### Text shown
Small but mighty
Shaken to its core, Shanksville remains determined to honor victims of 9/11
SHANKSVILLE — For the past two decades, Shanksville has been known worldwide as the community that on Sept. 11, 2001, was on the precipice of disaster — and survived.
Beginning immediately after the crash of United Airlines Flight 93, the residents of the small borough and its surrounding area stepped forward to provide supplies, water and food for the first responders.
In the ensuing years, those same residents have gone the full measure to remember the heroes of Flight 93 — the passengers and crew who fought the hijackers and brought the plane down in a field near here.
The townspeople’s efforts have not gone unnoticed.
They’ve been honored for their caring attitude toward the victims’ families and for their continuing efforts to remember those who gave their lives as America’s first response in the war on terrorism.
A Houston-based company, Cornell Companies Inc., sponsored a sculpture created by Pittsburgh-area metal artist Jan Loney. The tree-shaped piece features leaves bearing the handprints of Shanksville-Stonycreek School District students, all pointing toward heaven.
The Helping Hands Memorial is located next to the administration wing of the school.
A second sculpture honoring the residents’ response is a totem memorial made from a western red cedar tree. The gift from the Lummi tribe in Washington State can be found near the Flight 93 Memorial in Stonycreek Township. It features a large bear with its arms protecting male and female figures who represent the crew and passengers of Flight 93.

### Dataset entries
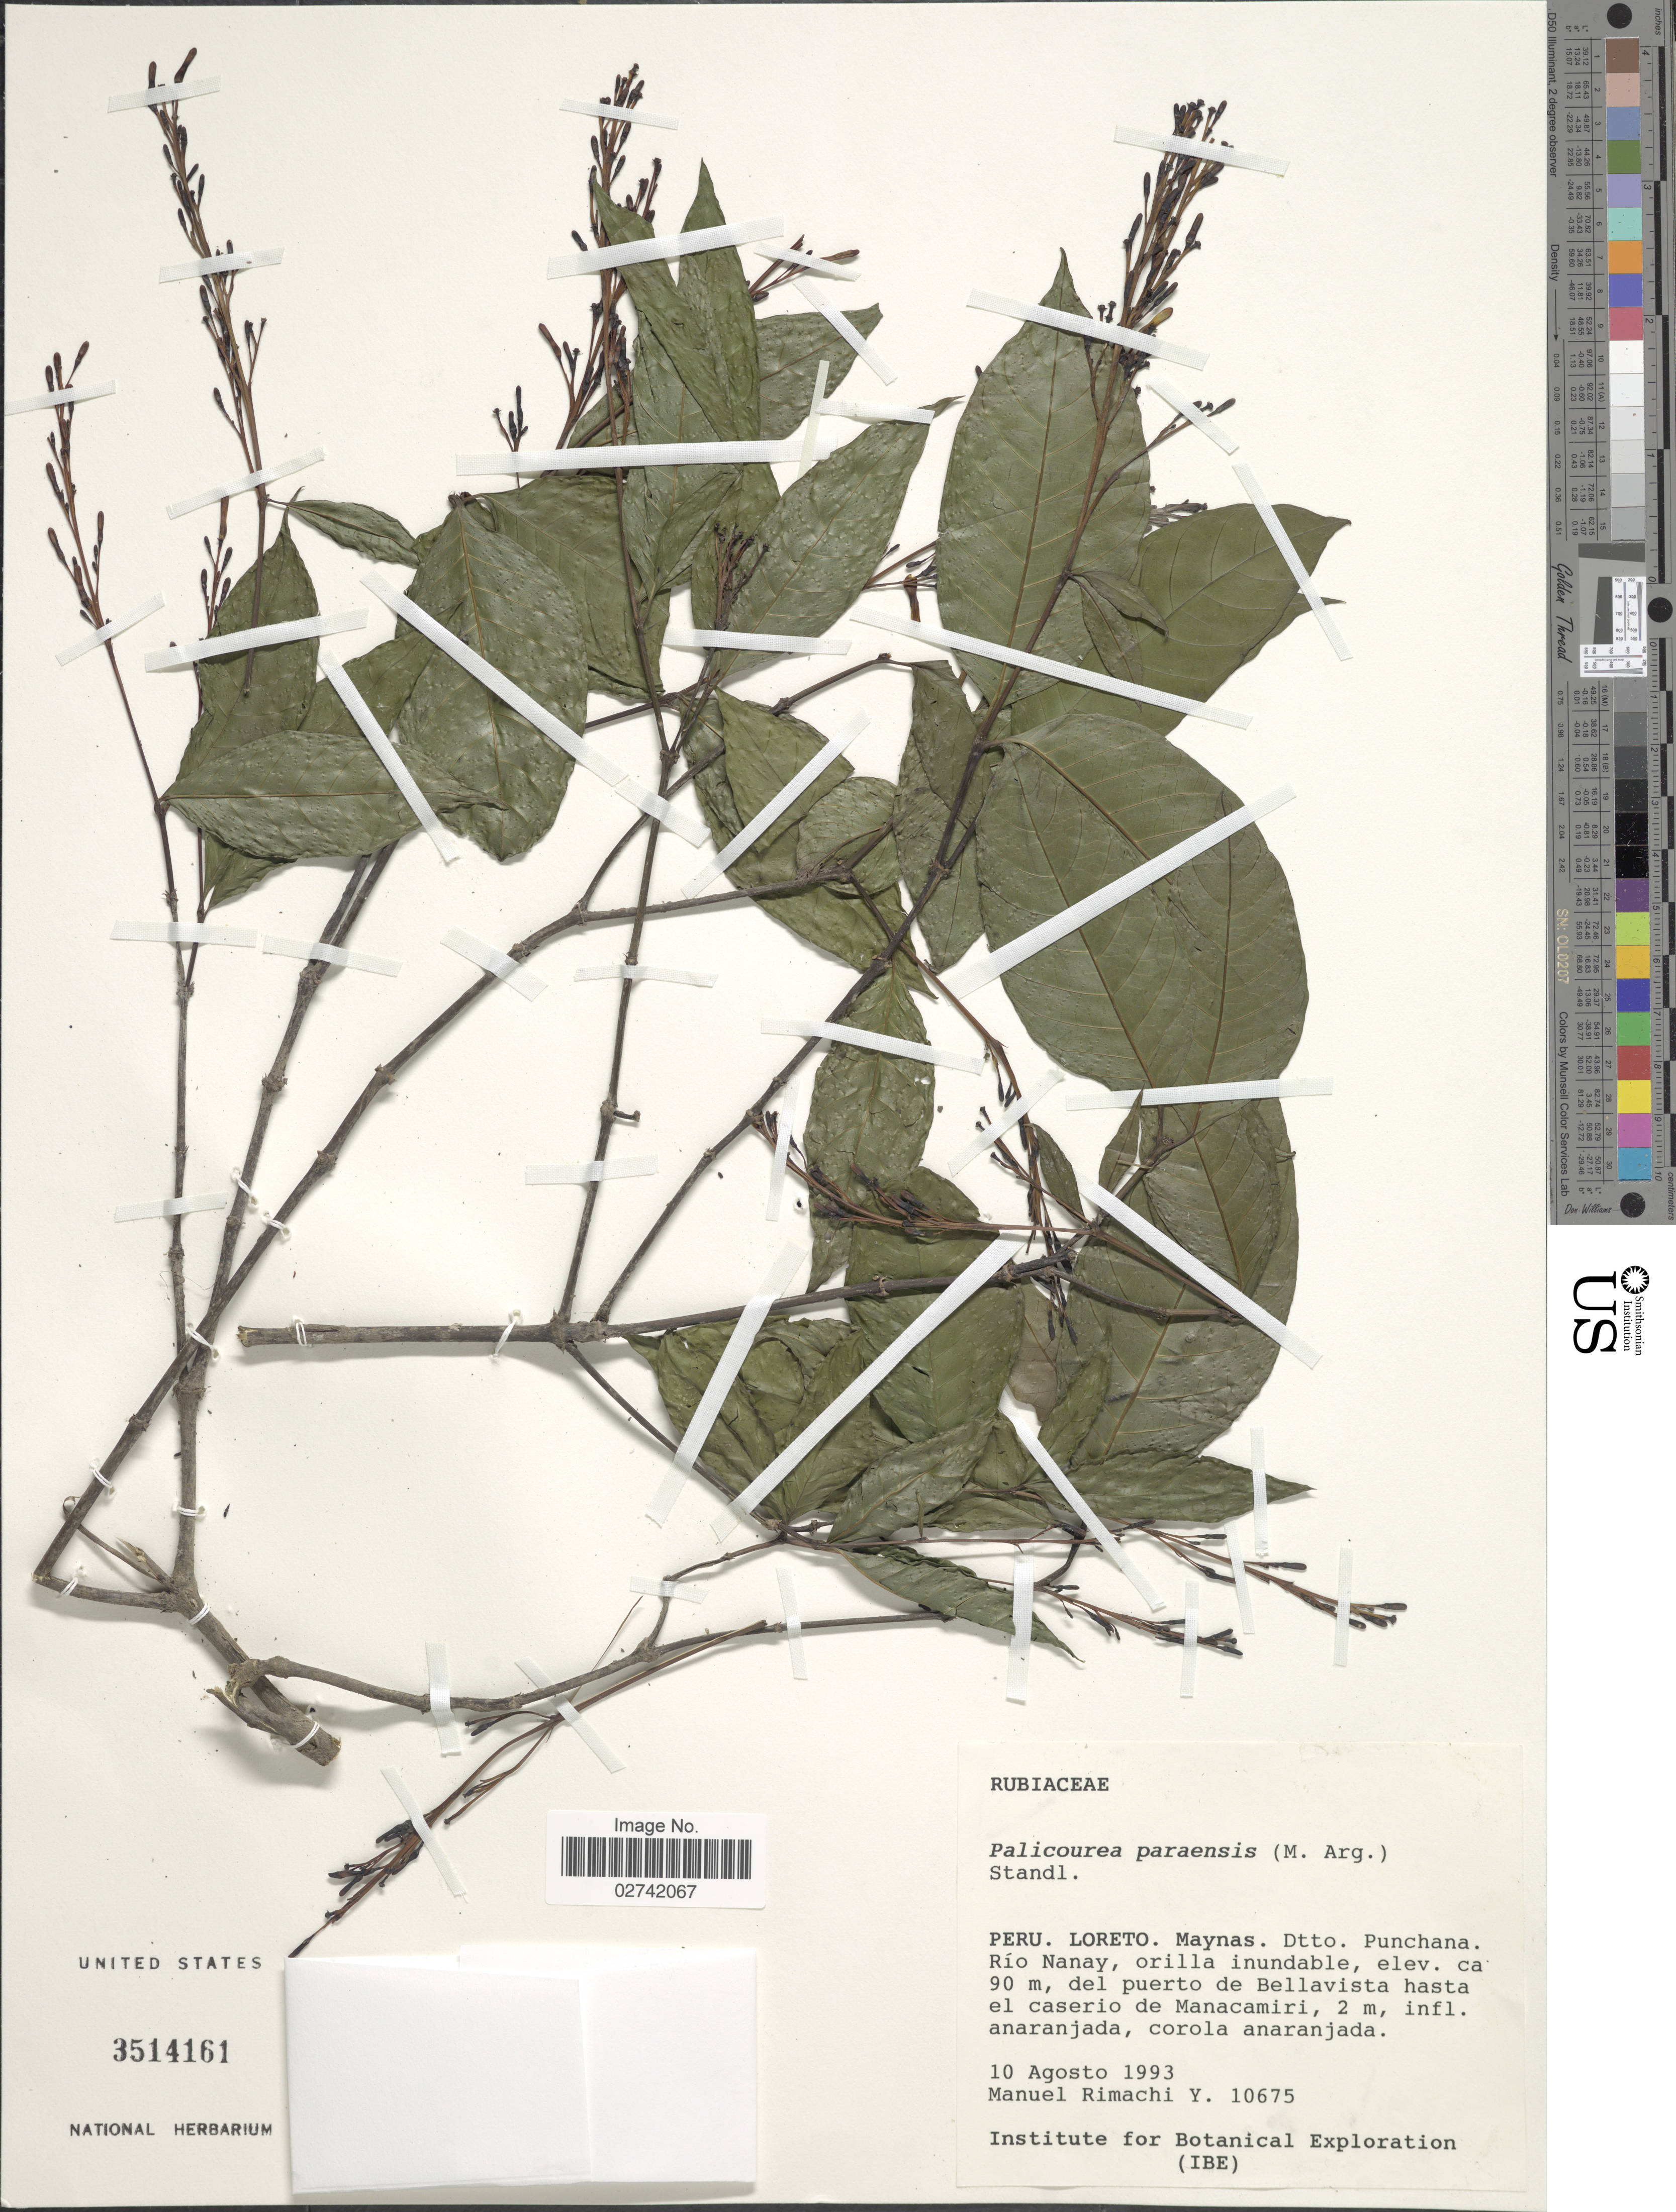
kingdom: Plantae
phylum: Tracheophyta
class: Magnoliopsida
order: Gentianales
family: Rubiaceae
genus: Palicourea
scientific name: Palicourea paraensis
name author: (Müll. Arg.) Standl.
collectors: M. Rimachi Y.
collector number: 10675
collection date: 1993-08-10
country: Peru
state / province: Loreto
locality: Maynas. Dtto. Punchana Rio Nanay, del puerto de Bellavista hasta al caserio de Manacamiri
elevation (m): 90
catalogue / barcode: US 3514161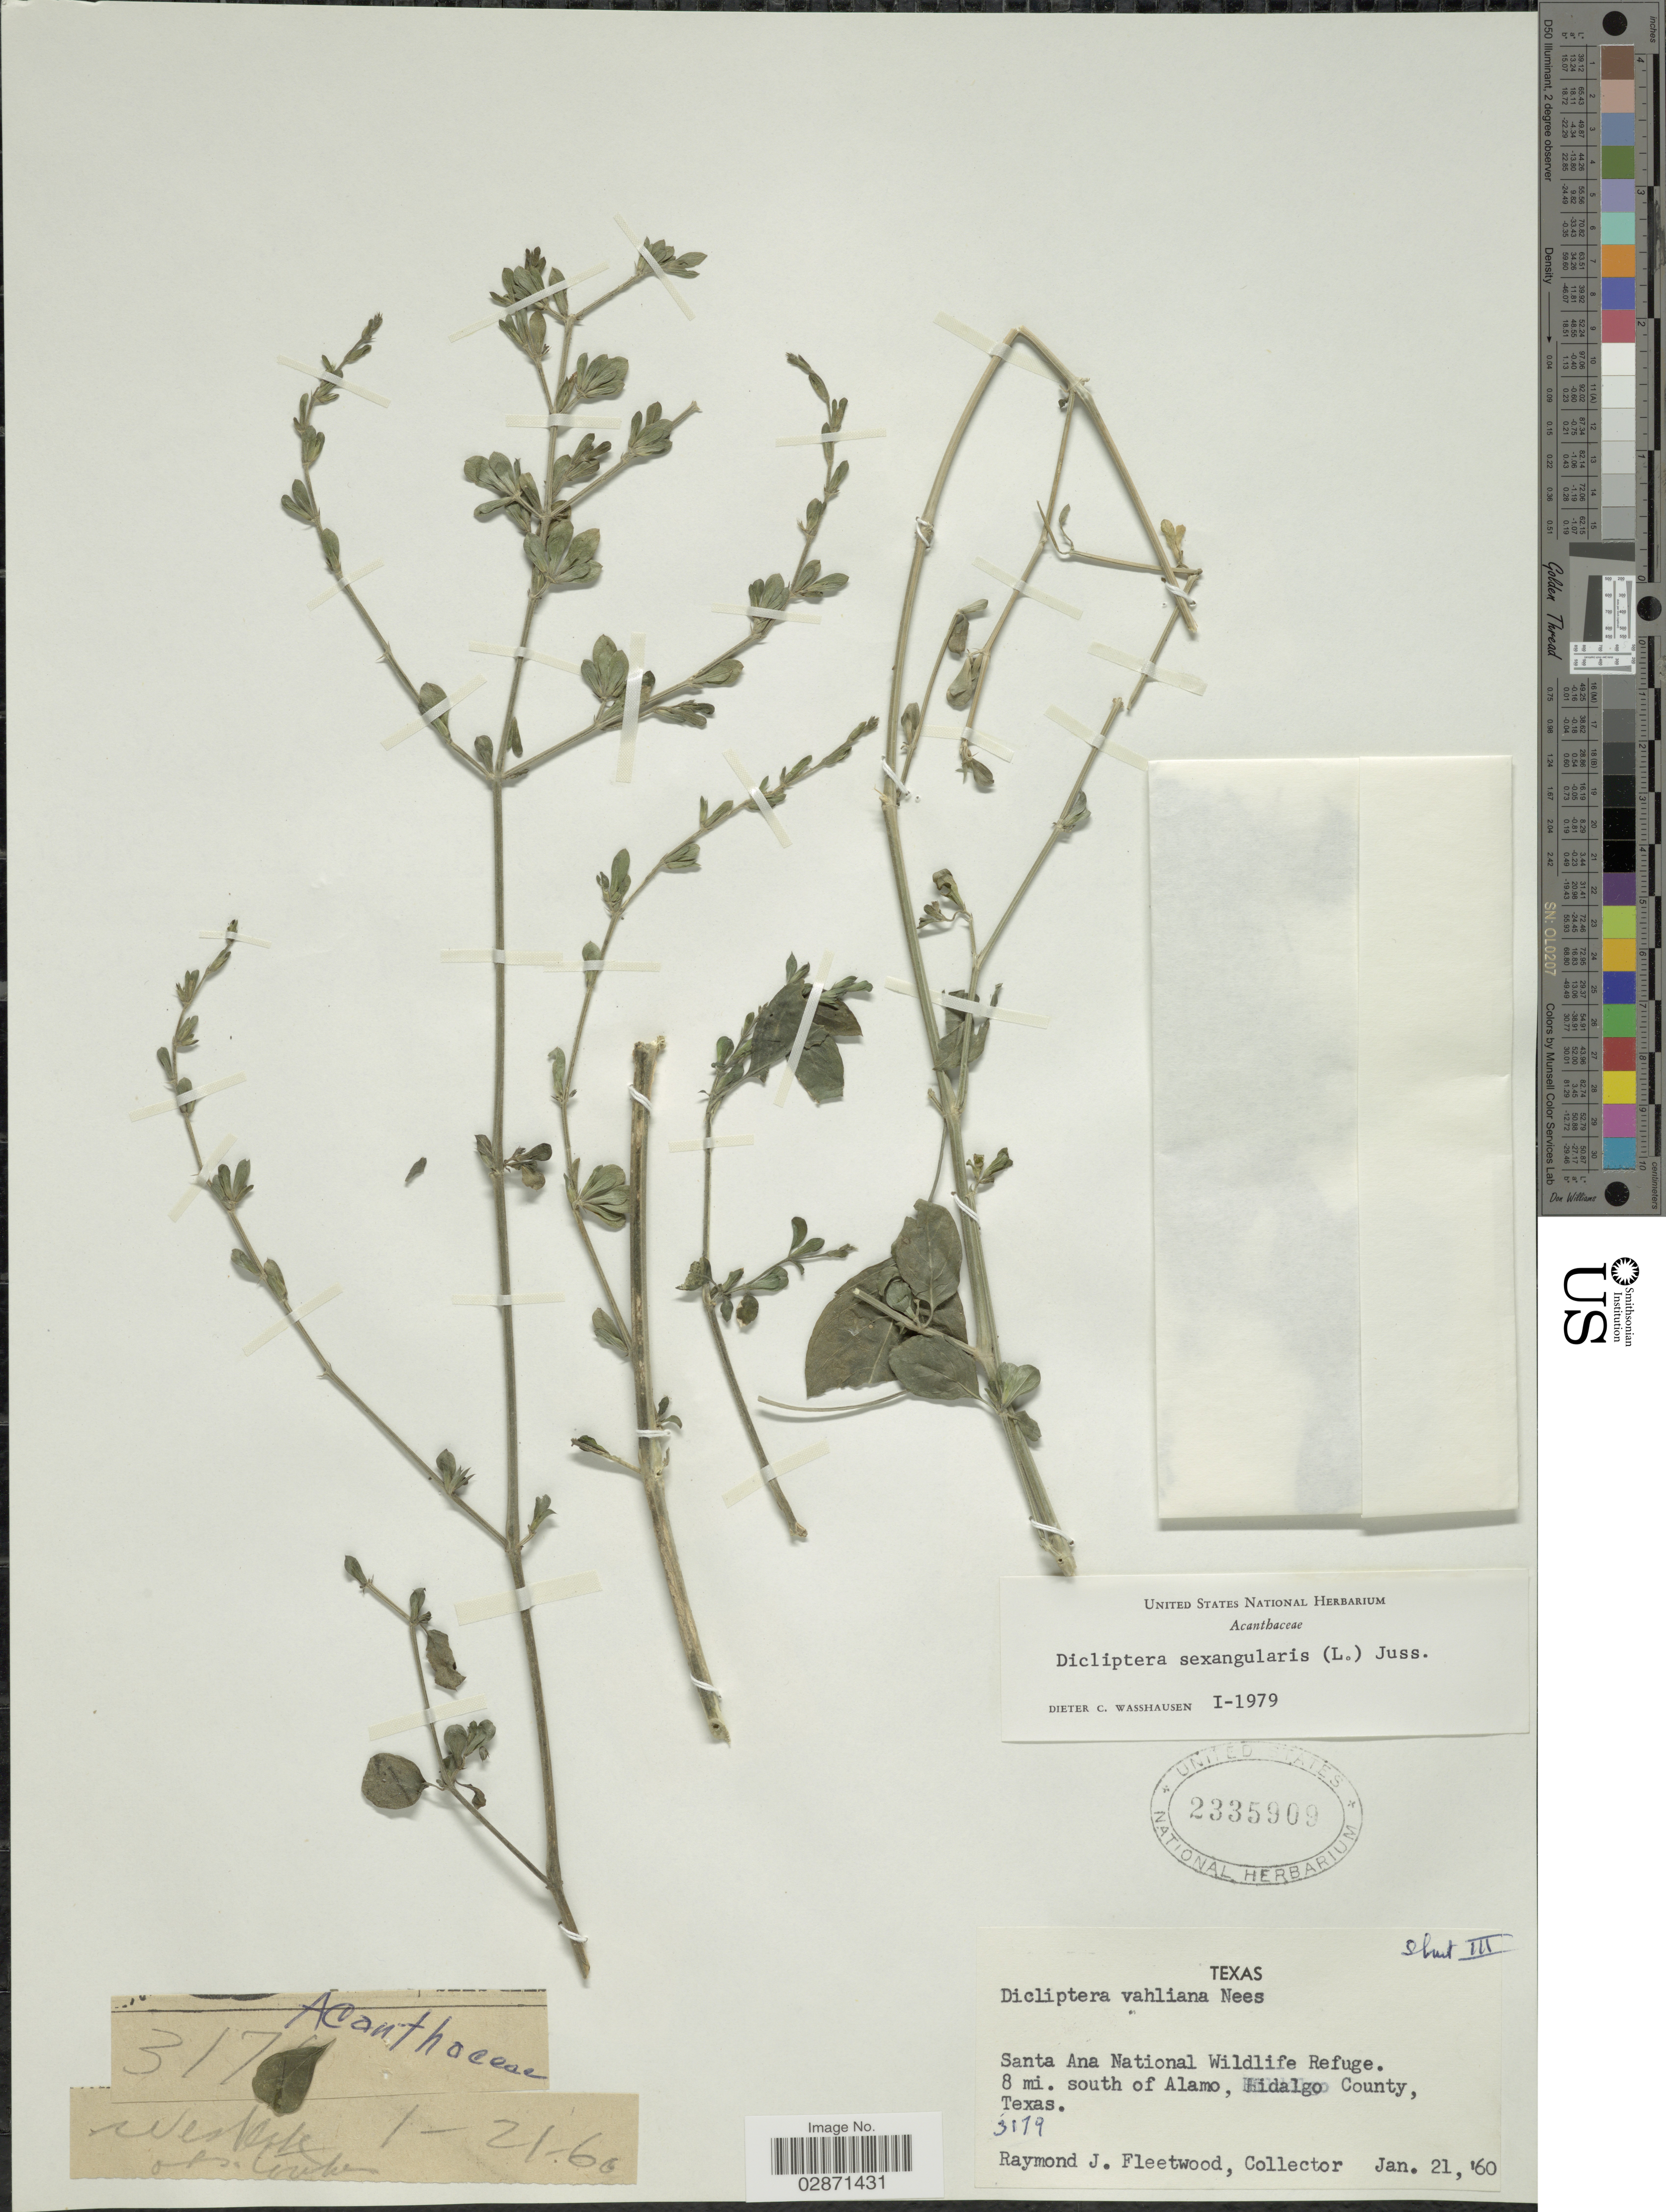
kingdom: Plantae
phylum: Tracheophyta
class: Magnoliopsida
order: Lamiales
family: Acanthaceae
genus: Dicliptera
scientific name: Dicliptera sexangularis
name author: (L.) Juss.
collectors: R. J. Fleetwood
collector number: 3179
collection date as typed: Transcribed d/m/y: 21/1/60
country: United States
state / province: Texas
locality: Santa Ana National Wildlife Refuge. 8 mi. south of Alamo, Hidalgo County.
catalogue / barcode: US 2335909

### Exercise set
A - Do these statements agree with the article on Shanksville and Flight 93? Answer yes or no for each, and quote the words of the article that decide it. (i) The Helping Hands Memorial stands next to the school's administration wing. (ii) A Pittsburgh-based company sponsored the tree-shaped sculpture. (iii) The totem memorial was carved from a western red cedar tree.
B - Can you echo everything in the Shanksville article from "In the ensuing" down to "war on terrorism."?

### Complete answers
A -
(i) Yes: "The Helping Hands Memorial is located next to the administration wing of the school."
(ii) No: "A Houston-based company, Cornell Companies Inc., sponsored a sculpture"
(iii) Yes: "a totem memorial made from a western red cedar tree"

B -
In the ensuing years, those same residents have gone the full measure to remember the heroes of Flight 93 — the passengers and crew who fought the hijackers and brought the plane down in a field near here.
The townspeople’s efforts have not gone unnoticed.
They’ve been honored for their caring attitude toward the victims’ families and for their continuing efforts to remember those who gave their lives as America’s first response in the war on terrorism.